According to property consultancy CBRE, prices of new homes in India's financial capital Mumbai were down 2-5% in the October-December period from the previous quarter.
Liases Foras, another property research firm, said prices in the city had dropped 1%. Both said that the rate at which prices were growing in the other cities, too, had come down significantly.
"Pressure is building up. We are likely to see a correction soon if the sentiment remains the same," said Anshuman Magazine, CBRE's chairman and managing director for South Asia.

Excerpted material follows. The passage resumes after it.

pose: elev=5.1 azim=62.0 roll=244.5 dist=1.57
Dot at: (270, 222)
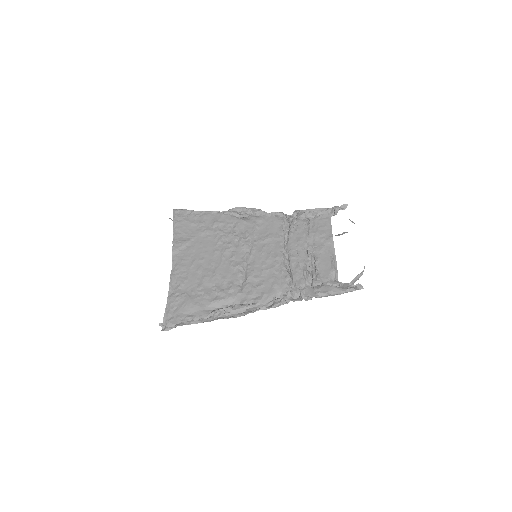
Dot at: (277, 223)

Data also showed a 16% quarter-onquarter drop in home sales across top cities, a sign that inventory build-up across the country due to economic slowdown could worsen. Over the last 12 months, home sales have dropped across cities (14% in Bangalore, 32% in Chennai, 25% in Hyderabad, 10% in the national capital region), increasing pressure on developers who are already facing funding problems.
"The situation is so bad that many developers have been forced to bring down the prices," said builder Lalit Kumar Jain, who is also head of the Confederation of Real Estate Developers Associations of India (Credai).
CBRE said that while new launches in some parts of Mumbai happened at lower price points, other cities have started facing pricing pressure due to a flurry of new project launches. Another property advisor, Jones Lang LaSalle, said that while price correction has started in some areas of Mumbai, in most others, prices have remained stagnant.
According to Liases Foras, the top six property markets in the country saw close to 100 million sq ft of housing space being launched in the December quarter. It was the highest since the spike in project launches after the recession of 2008-09 and about 28% more than that in the previous quarter. "We've reached the tipping point and it may be the start of a correction," said Pankaj Kapoor, managing director of the research firm.
Sales of new homes in India have dropped due to high interest rates and the job insecurity due to the economic slowdown. According to Liases Foras, unsold inventory at the end of December quarter was higher than the previous quarter's at 602 million sq ft, which would take up to 29 months to be sold at the current pace of absorption.